We Need Each Other

Monday, August 30, 2010

I grew up in the United Presbyterian Church, but I've belonged to an LCMS (Lutheran Church, Missouri Synod) congregation since I got married, and I've been married longer than I was single. That's the same LCMS congregation my husband has belonged to his entire life.

So when we heard that LCMS began near where our daughter now lives, we added it to our vacation itinerary.

Our first Lutheran heritage stop was at Altenburg, Missouri, in the southeastern part of the state. Altenburg is one of several settlements founded in 1839 by a group of Lutherans from Saxony. Altenburg has a Lutheran Heritage Center and Museum, and the grounds include the first permanent church building in Altenburg. That's it in the picture, although it is now part of the museum. It was replaced in 1867 by a larger church building still in use.

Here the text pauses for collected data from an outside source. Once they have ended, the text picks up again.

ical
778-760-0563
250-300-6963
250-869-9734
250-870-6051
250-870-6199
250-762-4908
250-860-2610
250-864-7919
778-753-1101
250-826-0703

The grounds at the Lutheran Heritage Center also include the Log Cabin College, which trained new pastors for 10 years before its functions were transferred to Concordia Seminary in St. Louis in 1849.

The Lutherans' first two years were tough ones. Most of the settlers had been tradesmen in Saxony, but upon arrival in America they became farmers, learning as they went. They also faced disease and discouragement.

A group of Presbyterians had settled in the area twenty years earlier, and now they proved their Christian kinship with the Lutherans by helping them through those tough times. (I particularly appreciate this connection between my childhood denomination and my current one.)

Back in the present, after leaving Altenburg, Roland and I drove about five miles to Frohna, Missouri, which is another of the settlements from the same immigration. There we visited the Saxon Lutheran Memorial: a farm once owned by two brothers who came over with the other Saxons in 1839. The brothers bought it as a working farm from one of the Presbyterian families already established in the area.

Which gets me to the point of this post. Lutherans, Presbyterians, Episcopalians, Methodists, Baptists, Roman Catholics: we are all part of the same Christian family and should help each other the way healthy biological families do. Nor should it stop there. We are all connected in the "family of man." To quote someone from my family tree: "No man is an island entire of itself, every man is a piece of the continent, a part of the main." (John Donne, 1623)

So let's follow the example the Presbyterians set at Altenburg.

1 comment:

Caroline said...

I've always loved that quote, No man is an island.